Aer Lingus will begin service the same month to Newark, part of a Northeast marketing strategy.

“Newark and Hartford are a key piece,” Foley said. “We wanted to be in this footprint of New England, where we’d have Hartford, Boston and New York, Newark, Washington. It gives us a huge ability to brand our product here, to spend money here without having to go across the country.”

The airline also is adding service this year to Los Angeles. It already flies to San Francisco.

KLM/Northwest abandoned service from Bradley to Amsterdam in 2009, during the recession. Foley said the market has improved since, but establishing Aer Lingus at Bradley will take work, even with the significant assistance from the authority and state.

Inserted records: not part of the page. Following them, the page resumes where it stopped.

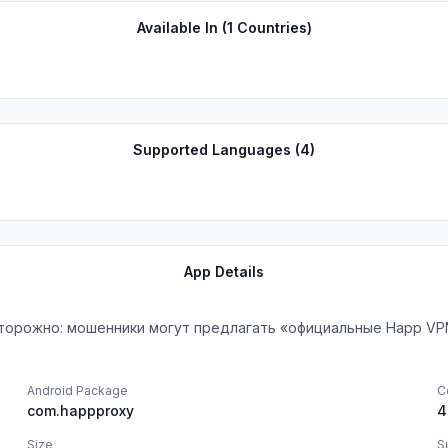
Available In (
1
Countries)
Supported Languages (
4
)
App Details
торожно: мошенники могут предлагать «официальные Happ VPN
Android Package
C
com.happproxy
4
Size
S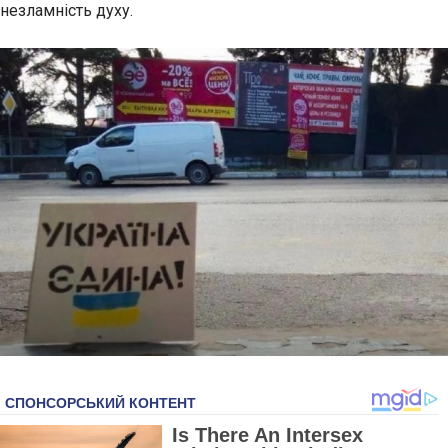
незламність духу.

“It’s going to take hard work. Anything that’s a no-brainer, somebody would have been here already,” Foley said. “So there is enough work for us to do to make sure it works, but Aer Lingus has been around a long time, and we tend to scrap above our weight.”

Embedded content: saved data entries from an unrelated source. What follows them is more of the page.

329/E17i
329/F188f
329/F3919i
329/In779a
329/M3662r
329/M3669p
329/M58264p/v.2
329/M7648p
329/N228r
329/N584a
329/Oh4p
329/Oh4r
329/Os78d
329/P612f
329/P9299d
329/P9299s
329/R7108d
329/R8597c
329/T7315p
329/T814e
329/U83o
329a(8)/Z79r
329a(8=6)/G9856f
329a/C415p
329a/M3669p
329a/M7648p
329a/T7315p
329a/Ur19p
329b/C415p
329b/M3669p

Joe Brennan, the president of the Connecticut Business and Industry Association, said his group was asked a year ago to judge potential demand among its members for Aer Lingus service to Dublin. The response was encouraging, especially among manufacturers with European ownership or customers.

“Dublin is a good hub, and it’s easy to get elsewhere from there. So we’re hopeful it’s a success,” said Brennan, who attended the announcement. “I think anything that puts a bright light on Connecticut, particularly now, having some good news, is a really important thing. It’s good to be able to talk about some positives.”